YOUR TASK: Give back every line of the items below word for word, omitting the pictures.

════════════════════

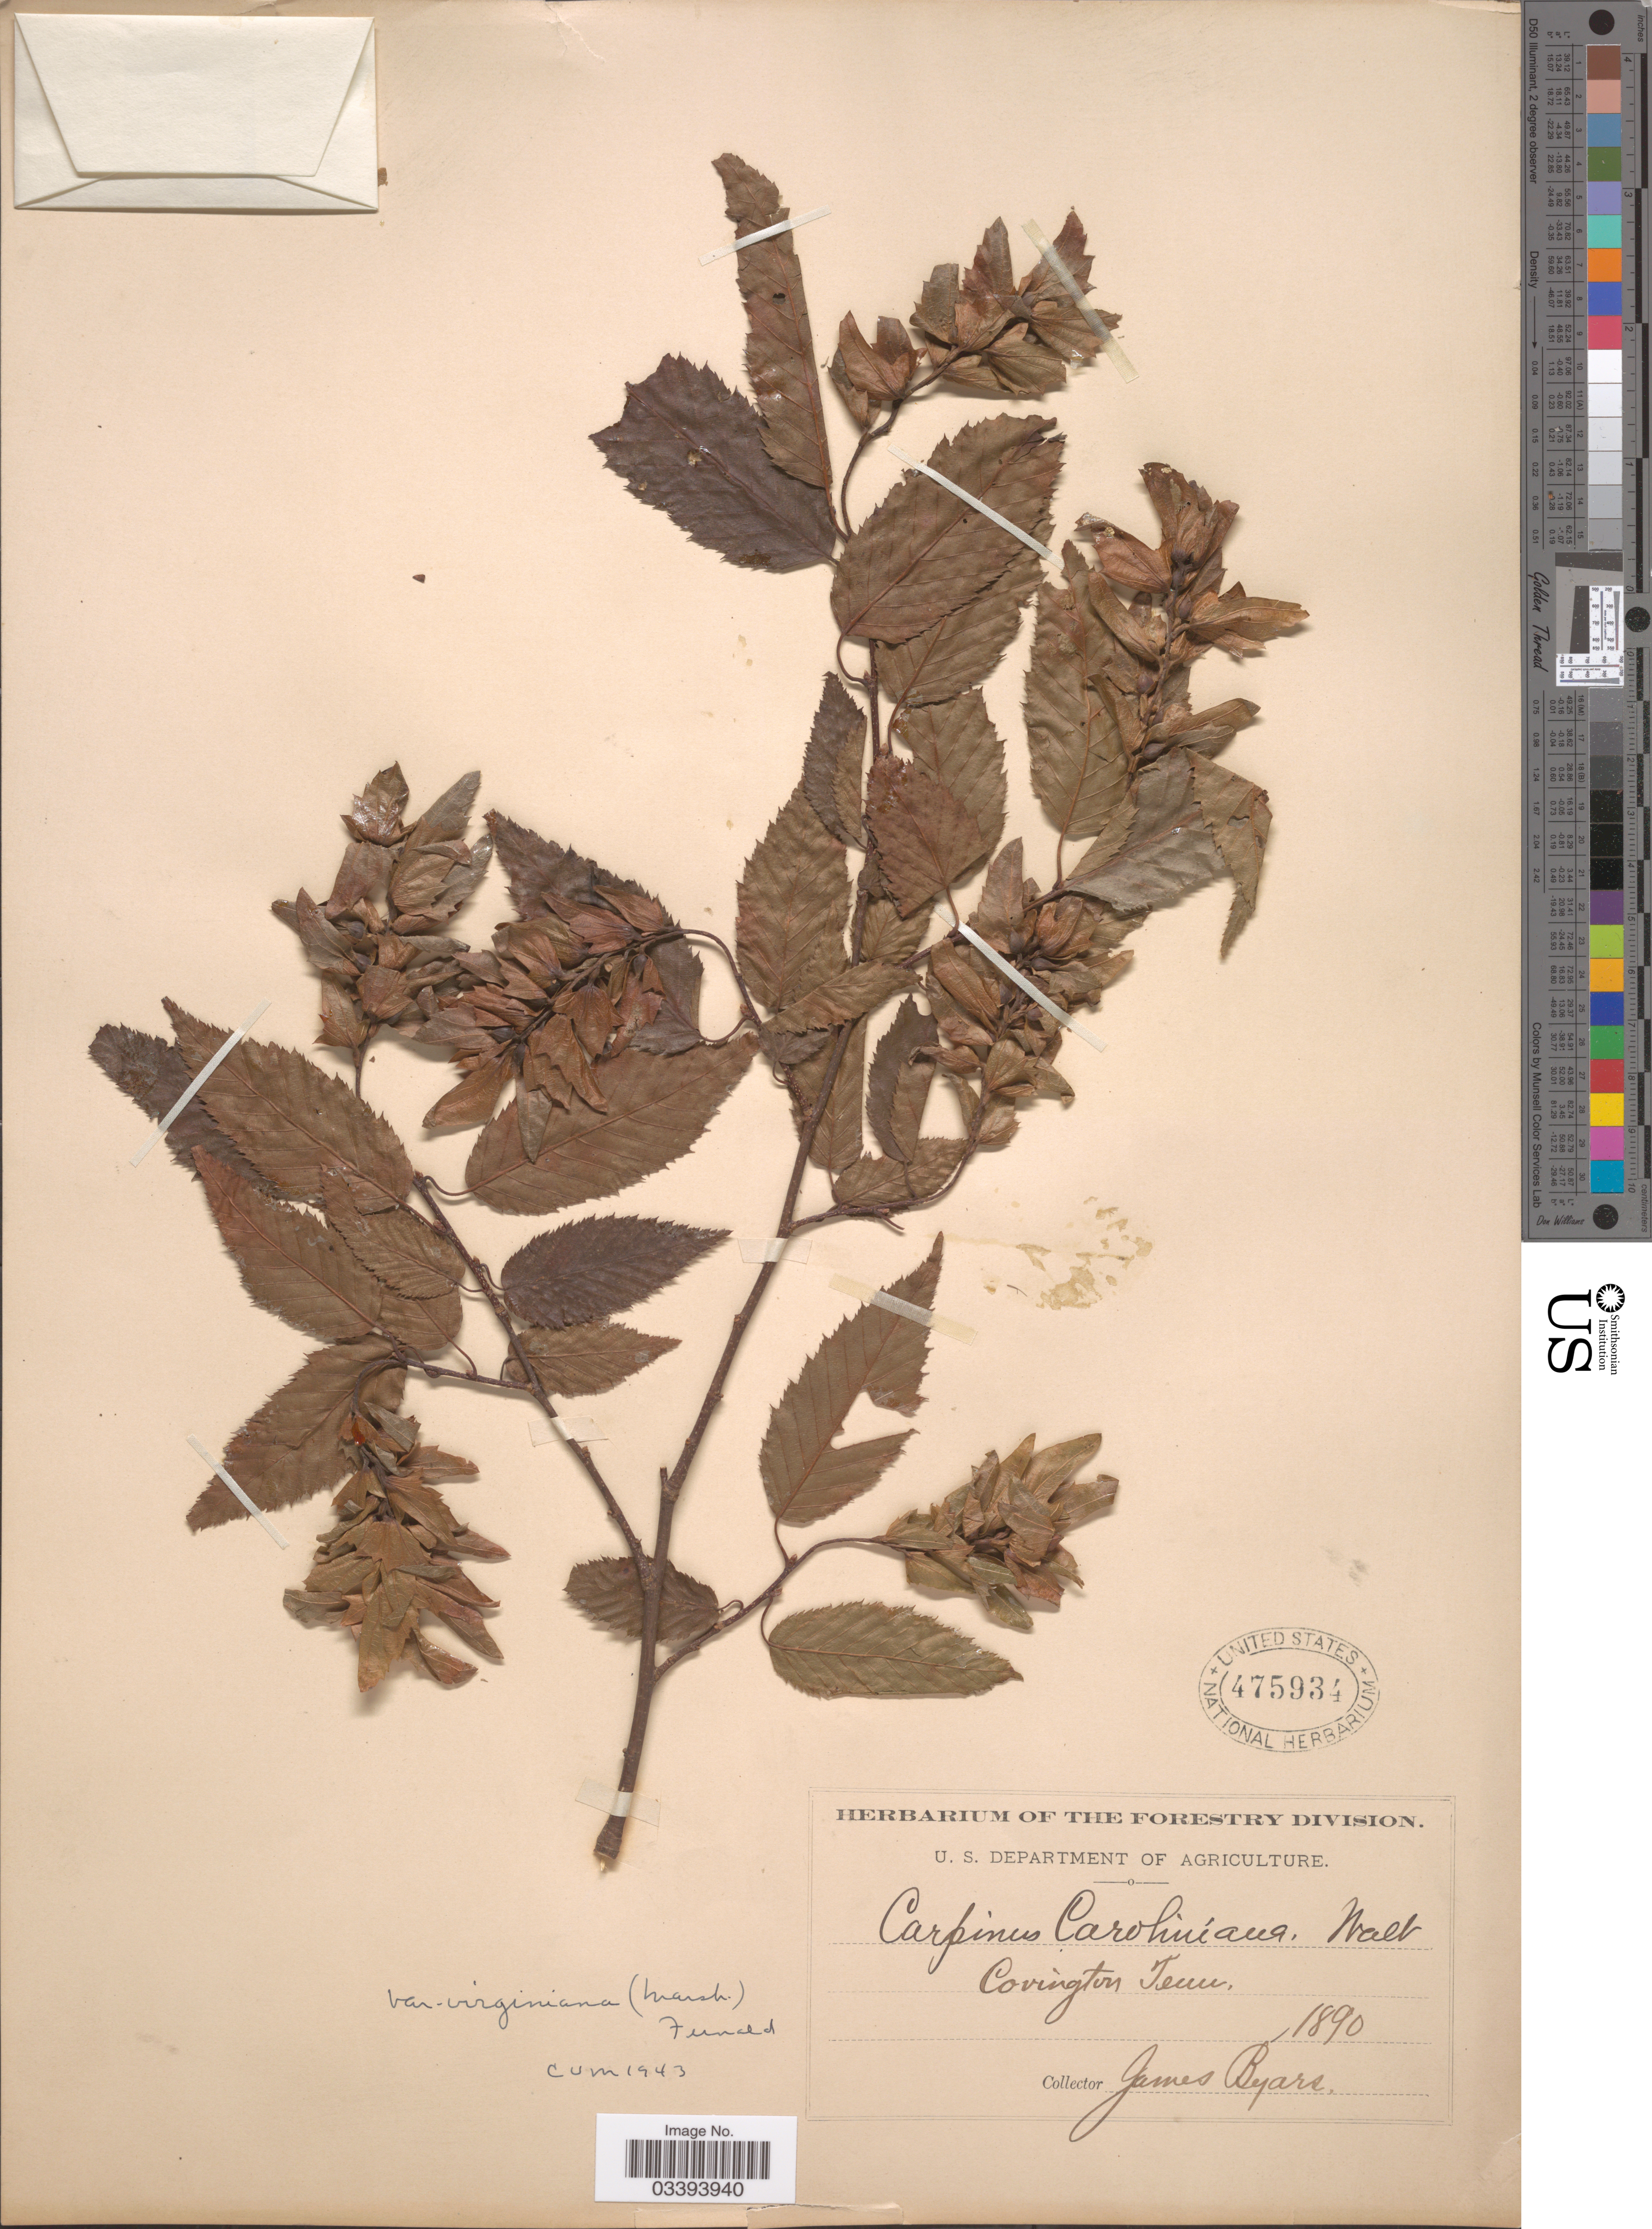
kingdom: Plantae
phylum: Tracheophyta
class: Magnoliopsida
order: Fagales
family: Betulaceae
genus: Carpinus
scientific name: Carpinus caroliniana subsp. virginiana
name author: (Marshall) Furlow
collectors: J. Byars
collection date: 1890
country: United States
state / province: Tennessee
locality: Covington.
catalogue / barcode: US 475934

════════════════════

EXERCISE ANSWER:
kingdom: Plantae
phylum: Tracheophyta
class: Magnoliopsida
order: Fagales
family: Betulaceae
genus: Carpinus
scientific name: Carpinus caroliniana subsp. virginiana
name author: (Marshall) Furlow
collectors: J. Byars
collection date: 1890
country: United States
state / province: Tennessee
locality: Covington.
catalogue / barcode: US 475934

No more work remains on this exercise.